GIVEN INFORMATION:
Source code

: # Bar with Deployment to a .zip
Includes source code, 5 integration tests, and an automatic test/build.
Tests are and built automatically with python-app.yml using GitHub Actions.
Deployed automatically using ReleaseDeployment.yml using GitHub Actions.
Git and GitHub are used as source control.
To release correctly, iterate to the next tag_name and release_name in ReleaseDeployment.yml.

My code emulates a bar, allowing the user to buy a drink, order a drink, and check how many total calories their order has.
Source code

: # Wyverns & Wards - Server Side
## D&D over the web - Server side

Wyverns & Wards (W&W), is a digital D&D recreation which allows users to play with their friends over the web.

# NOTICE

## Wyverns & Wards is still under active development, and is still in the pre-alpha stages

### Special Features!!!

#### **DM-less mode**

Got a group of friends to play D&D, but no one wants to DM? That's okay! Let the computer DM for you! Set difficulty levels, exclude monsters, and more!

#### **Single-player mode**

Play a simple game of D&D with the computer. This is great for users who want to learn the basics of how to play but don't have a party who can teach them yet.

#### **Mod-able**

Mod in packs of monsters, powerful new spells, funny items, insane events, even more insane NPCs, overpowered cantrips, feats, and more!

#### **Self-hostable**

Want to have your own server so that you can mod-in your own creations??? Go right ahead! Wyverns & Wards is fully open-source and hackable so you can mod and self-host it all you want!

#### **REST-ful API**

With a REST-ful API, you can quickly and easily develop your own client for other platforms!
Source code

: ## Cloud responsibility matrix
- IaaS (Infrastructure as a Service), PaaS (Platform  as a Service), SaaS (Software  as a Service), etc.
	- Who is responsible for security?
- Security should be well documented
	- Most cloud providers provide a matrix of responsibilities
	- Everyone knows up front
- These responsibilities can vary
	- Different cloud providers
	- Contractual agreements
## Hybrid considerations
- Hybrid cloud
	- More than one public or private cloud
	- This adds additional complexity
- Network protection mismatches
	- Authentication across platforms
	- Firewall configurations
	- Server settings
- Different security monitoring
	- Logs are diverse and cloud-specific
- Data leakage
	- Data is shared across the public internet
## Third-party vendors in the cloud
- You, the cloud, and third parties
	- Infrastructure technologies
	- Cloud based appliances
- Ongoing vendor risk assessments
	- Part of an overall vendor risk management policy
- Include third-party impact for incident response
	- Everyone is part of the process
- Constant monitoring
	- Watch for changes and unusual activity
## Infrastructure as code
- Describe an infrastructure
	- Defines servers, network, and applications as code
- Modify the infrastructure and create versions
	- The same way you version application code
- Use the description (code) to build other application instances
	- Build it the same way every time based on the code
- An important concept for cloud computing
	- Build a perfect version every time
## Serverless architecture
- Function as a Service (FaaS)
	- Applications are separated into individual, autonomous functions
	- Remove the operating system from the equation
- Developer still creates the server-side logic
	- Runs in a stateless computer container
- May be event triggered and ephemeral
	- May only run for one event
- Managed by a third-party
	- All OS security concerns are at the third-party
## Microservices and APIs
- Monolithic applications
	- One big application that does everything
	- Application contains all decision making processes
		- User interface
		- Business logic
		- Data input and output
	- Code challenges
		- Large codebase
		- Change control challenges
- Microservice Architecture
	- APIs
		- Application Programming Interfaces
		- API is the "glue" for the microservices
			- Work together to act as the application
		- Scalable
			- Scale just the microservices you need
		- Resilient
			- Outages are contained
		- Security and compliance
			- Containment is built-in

TASK OBJECTIVE:
Give every entry once more, exactly as it reads.

FINAL ANSWER:
Source code

: # Bar with Deployment to a .zip
Includes source code, 5 integration tests, and an automatic test/build.
Tests are and built automatically with python-app.yml using GitHub Actions.
Deployed automatically using ReleaseDeployment.yml using GitHub Actions.
Git and GitHub are used as source control.
To release correctly, iterate to the next tag_name and release_name in ReleaseDeployment.yml.

My code emulates a bar, allowing the user to buy a drink, order a drink, and check how many total calories their order has.
Source code

: # Wyverns & Wards - Server Side
## D&D over the web - Server side

Wyverns & Wards (W&W), is a digital D&D recreation which allows users to play with their friends over the web.

# NOTICE

## Wyverns & Wards is still under active development, and is still in the pre-alpha stages

### Special Features!!!

#### **DM-less mode**

Got a group of friends to play D&D, but no one wants to DM? That's okay! Let the computer DM for you! Set difficulty levels, exclude monsters, and more!

#### **Single-player mode**

Play a simple game of D&D with the computer. This is great for users who want to learn the basics of how to play but don't have a party who can teach them yet.

#### **Mod-able**

Mod in packs of monsters, powerful new spells, funny items, insane events, even more insane NPCs, overpowered cantrips, feats, and more!

#### **Self-hostable**

Want to have your own server so that you can mod-in your own creations??? Go right ahead! Wyverns & Wards is fully open-source and hackable so you can mod and self-host it all you want!

#### **REST-ful API**

With a REST-ful API, you can quickly and easily develop your own client for other platforms!
Source code

: ## Cloud responsibility matrix
- IaaS (Infrastructure as a Service), PaaS (Platform  as a Service), SaaS (Software  as a Service), etc.
	- Who is responsible for security?
- Security should be well documented
	- Most cloud providers provide a matrix of responsibilities
	- Everyone knows up front
- These responsibilities can vary
	- Different cloud providers
	- Contractual agreements
## Hybrid considerations
- Hybrid cloud
	- More than one public or private cloud
	- This adds additional complexity
- Network protection mismatches
	- Authentication across platforms
	- Firewall configurations
	- Server settings
- Different security monitoring
	- Logs are diverse and cloud-specific
- Data leakage
	- Data is shared across the public internet
## Third-party vendors in the cloud
- You, the cloud, and third parties
	- Infrastructure technologies
	- Cloud based appliances
- Ongoing vendor risk assessments
	- Part of an overall vendor risk management policy
- Include third-party impact for incident response
	- Everyone is part of the process
- Constant monitoring
	- Watch for changes and unusual activity
## Infrastructure as code
- Describe an infrastructure
	- Defines servers, network, and applications as code
- Modify the infrastructure and create versions
	- The same way you version application code
- Use the description (code) to build other application instances
	- Build it the same way every time based on the code
- An important concept for cloud computing
	- Build a perfect version every time
## Serverless architecture
- Function as a Service (FaaS)
	- Applications are separated into individual, autonomous functions
	- Remove the operating system from the equation
- Developer still creates the server-side logic
	- Runs in a stateless computer container
- May be event triggered and ephemeral
	- May only run for one event
- Managed by a third-party
	- All OS security concerns are at the third-party
## Microservices and APIs
- Monolithic applications
	- One big application that does everything
	- Application contains all decision making processes
		- User interface
		- Business logic
		- Data input and output
	- Code challenges
		- Large codebase
		- Change control challenges
- Microservice Architecture
	- APIs
		- Application Programming Interfaces
		- API is the "glue" for the microservices
			- Work together to act as the application
		- Scalable
			- Scale just the microservices you need
		- Resilient
			- Outages are contained
		- Security and compliance
			- Containment is built-in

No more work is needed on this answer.